AUFGABE
Nenne bitte den Querschnitt, den NeuerSIMATICNutzer im Forumsthread zur Zuleitung für die neue Maschine per Formel berechnet hat.

# Reicht 95mm² Zuleitung



## NeuerSIMATICNutzer (2 Juni 2008)

Hallo,

wir bekommen eine neue Maschine mit einer Max leistungsaufnahme von 135 kVA. Die Zuleitung ist 100m lang und liegt in einer Kabelpritsche bei normalen Bedingungen. (d.h. keine Übertemperaturen)

Nun habe ich lt. Formel mit 2% Spannungsfall und cos phi von 0,96 eine Querschnitt von ca 71mm² berechnet. Habe dann eine 95mm² Zuleitung bestellt. Nun habe ich aber bedenken bekommen, da an einer vergleichbaren Maschine 120mm² verlegt worden sind. Was meint ihr,
gibt das probleme mit der 95mm² oder? Wie sind eure Erfahrungen

Gruß NSN


----------



## vierlagig (2 Juni 2008)

bei stern-dreieck und verlegeart B2 komm ich auch auf 70mm²
bei direkt und B2 auf 150mm², für C auf 120mm²


----------



## NeuerSIMATICNutzer (2 Juni 2008)

Ist ein Ölflexkabel 5x95. Das wird eng oder was meinst du?


----------



## vierlagig (2 Juni 2008)

naja, der gleichzeitigkeitsfaktor könnte es noch reißen


----------



## NeuerSIMATICNutzer (2 Juni 2008)

Da bin ich jetzt echt beruhigt. dachte schon ich muß ein neues Kabel kaufen.
Und das bei den Kupferpreisen :sad:


----------



## vierlagig (2 Juni 2008)

DATENLISTE
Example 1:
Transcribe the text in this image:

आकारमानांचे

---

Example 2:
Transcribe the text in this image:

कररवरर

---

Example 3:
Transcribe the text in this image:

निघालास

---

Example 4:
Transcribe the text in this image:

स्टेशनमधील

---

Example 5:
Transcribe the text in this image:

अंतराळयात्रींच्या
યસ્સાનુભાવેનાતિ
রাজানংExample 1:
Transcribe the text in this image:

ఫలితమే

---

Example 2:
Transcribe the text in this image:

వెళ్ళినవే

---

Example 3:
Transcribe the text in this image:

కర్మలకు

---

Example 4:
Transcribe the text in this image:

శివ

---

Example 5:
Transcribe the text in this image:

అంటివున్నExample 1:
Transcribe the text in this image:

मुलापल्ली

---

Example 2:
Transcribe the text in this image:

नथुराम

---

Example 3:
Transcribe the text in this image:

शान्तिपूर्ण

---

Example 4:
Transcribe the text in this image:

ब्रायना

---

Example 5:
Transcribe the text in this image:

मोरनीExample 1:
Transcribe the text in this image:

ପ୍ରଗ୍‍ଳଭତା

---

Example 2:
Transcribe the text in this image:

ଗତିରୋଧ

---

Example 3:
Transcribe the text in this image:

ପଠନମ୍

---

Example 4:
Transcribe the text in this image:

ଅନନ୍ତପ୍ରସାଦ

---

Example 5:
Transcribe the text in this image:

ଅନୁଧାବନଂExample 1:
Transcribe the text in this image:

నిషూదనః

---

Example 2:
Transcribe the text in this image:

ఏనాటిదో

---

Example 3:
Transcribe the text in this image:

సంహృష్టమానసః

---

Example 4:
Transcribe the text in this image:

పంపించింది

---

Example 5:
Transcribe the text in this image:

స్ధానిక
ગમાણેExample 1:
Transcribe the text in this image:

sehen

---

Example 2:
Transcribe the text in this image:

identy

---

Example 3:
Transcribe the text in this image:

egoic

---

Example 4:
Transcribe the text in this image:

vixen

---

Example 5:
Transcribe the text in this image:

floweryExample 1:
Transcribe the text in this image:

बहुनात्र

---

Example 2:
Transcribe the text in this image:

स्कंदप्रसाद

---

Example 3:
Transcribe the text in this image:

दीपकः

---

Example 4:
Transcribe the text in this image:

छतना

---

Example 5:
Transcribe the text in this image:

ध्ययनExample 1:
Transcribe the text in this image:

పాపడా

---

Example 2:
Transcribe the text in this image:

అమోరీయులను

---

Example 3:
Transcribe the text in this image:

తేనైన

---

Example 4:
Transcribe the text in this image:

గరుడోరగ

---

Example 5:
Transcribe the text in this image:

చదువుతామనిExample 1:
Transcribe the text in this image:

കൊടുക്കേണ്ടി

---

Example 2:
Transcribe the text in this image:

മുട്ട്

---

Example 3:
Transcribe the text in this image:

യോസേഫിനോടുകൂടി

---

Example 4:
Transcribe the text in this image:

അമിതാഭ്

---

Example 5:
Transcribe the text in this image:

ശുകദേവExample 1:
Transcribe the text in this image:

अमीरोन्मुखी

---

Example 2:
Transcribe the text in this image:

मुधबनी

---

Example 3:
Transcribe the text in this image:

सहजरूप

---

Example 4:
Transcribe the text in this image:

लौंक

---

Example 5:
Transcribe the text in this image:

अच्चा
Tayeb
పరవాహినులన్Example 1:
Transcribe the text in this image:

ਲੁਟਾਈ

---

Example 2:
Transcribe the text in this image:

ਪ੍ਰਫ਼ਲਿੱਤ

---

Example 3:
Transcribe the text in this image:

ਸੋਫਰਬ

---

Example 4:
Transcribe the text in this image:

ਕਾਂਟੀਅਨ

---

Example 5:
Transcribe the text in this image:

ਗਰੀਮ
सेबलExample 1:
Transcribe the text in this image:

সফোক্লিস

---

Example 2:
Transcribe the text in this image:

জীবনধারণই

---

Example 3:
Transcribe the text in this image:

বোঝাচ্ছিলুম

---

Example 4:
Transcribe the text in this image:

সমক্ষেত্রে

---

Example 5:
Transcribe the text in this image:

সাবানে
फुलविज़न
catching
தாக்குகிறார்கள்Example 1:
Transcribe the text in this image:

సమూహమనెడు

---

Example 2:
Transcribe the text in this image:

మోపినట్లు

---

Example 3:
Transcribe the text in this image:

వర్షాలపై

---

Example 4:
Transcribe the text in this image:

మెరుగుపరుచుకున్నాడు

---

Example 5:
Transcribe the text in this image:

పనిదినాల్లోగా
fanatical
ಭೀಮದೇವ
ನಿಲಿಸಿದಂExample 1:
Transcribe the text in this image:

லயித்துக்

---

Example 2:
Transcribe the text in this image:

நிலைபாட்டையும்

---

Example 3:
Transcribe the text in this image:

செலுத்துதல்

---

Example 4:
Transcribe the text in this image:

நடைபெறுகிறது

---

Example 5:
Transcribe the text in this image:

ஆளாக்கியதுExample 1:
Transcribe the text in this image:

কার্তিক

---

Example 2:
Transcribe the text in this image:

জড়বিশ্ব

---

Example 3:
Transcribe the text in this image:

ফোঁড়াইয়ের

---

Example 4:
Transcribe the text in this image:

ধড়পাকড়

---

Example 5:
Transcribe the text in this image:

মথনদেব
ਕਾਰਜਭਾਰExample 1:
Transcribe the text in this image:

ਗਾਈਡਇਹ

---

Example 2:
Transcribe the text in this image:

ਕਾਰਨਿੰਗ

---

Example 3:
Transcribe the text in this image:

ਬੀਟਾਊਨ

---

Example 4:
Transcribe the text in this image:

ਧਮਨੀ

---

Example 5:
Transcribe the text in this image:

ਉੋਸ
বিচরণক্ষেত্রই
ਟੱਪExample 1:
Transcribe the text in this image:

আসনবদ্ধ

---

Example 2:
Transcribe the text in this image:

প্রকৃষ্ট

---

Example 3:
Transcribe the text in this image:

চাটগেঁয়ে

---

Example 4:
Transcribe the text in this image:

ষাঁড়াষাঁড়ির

ANTWORT
Ca. 71 mm²